How has the pandemic affected how the group operates?

Our executive has been quite creative in its response. We had one workshop, in September, outside in a park where we could all maintain our distance. Since then, we have had monthly workshops online. There are plans to have a 70th anniversary gathering this spring in conjunction with the local library. If covid is still an issue (very likely) it will be virtual.

What has been the biggest benefit to you as a writer from being part of this group?

There have been many benefits but probably the biggest is the challenge of having a poem ready to read at the workshop each month.
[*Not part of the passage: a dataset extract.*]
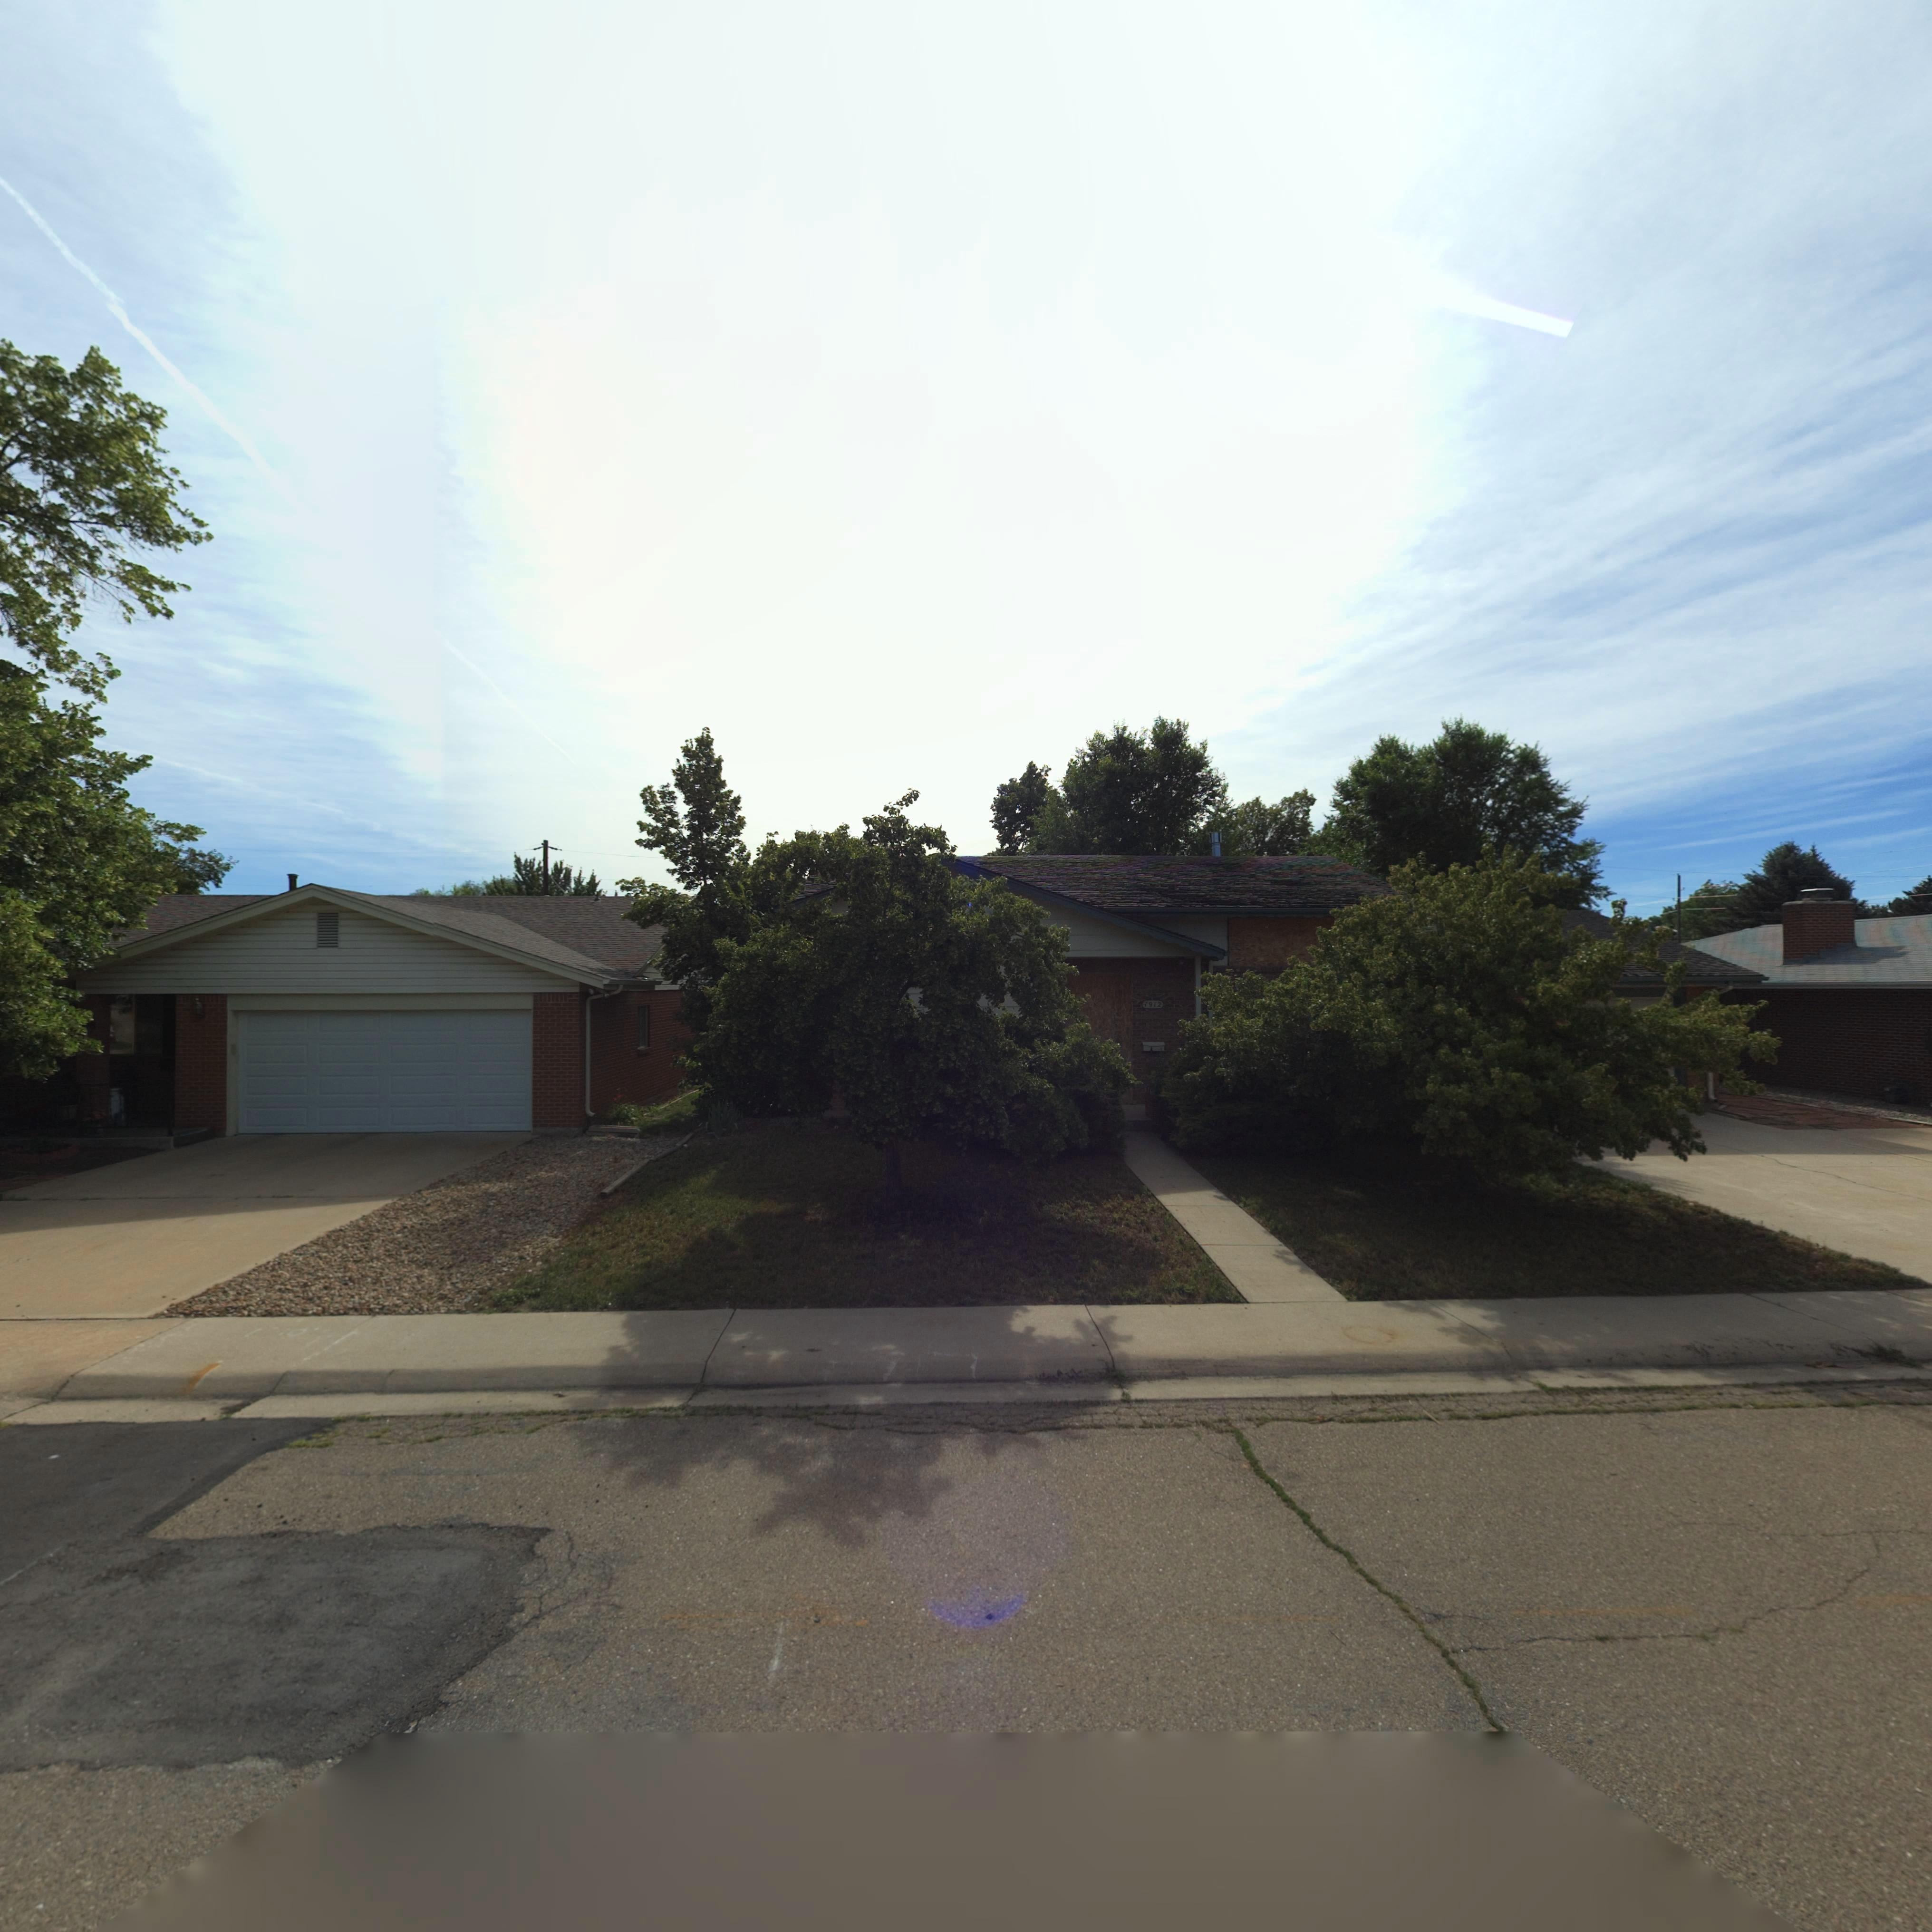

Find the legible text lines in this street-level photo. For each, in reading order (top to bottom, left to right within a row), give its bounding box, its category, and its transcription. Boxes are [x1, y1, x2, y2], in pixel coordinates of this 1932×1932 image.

The feedback is, of course, useful. But just hearing myself read the poem in public and experiencing the reaction of the group is invaluable.

Roy J. Adams has been a printer, a professor, a human rights activist, a newspaper columnist and, currently, is the editor of TPS News, the bi-annual newsletter of The Tower Poetry Society in Hamilton, Ontario where he lives. He has a black belt, paratrooper wings, a scuba certificate, an honourable discharge, a driver’s license, a Ph.D. and a Philly accent. In addition to Canada, he’s set up household in U.S.A., U.K., France, Sweden, Australia, New Zealand, Japan and China . He’s run for public office and for his life. The author of two books of poetry, his poems have been published in America, Europe, Asia, Aussie and Ireland. Recently, he was a poet-of-the-week on Poetry Superhighway.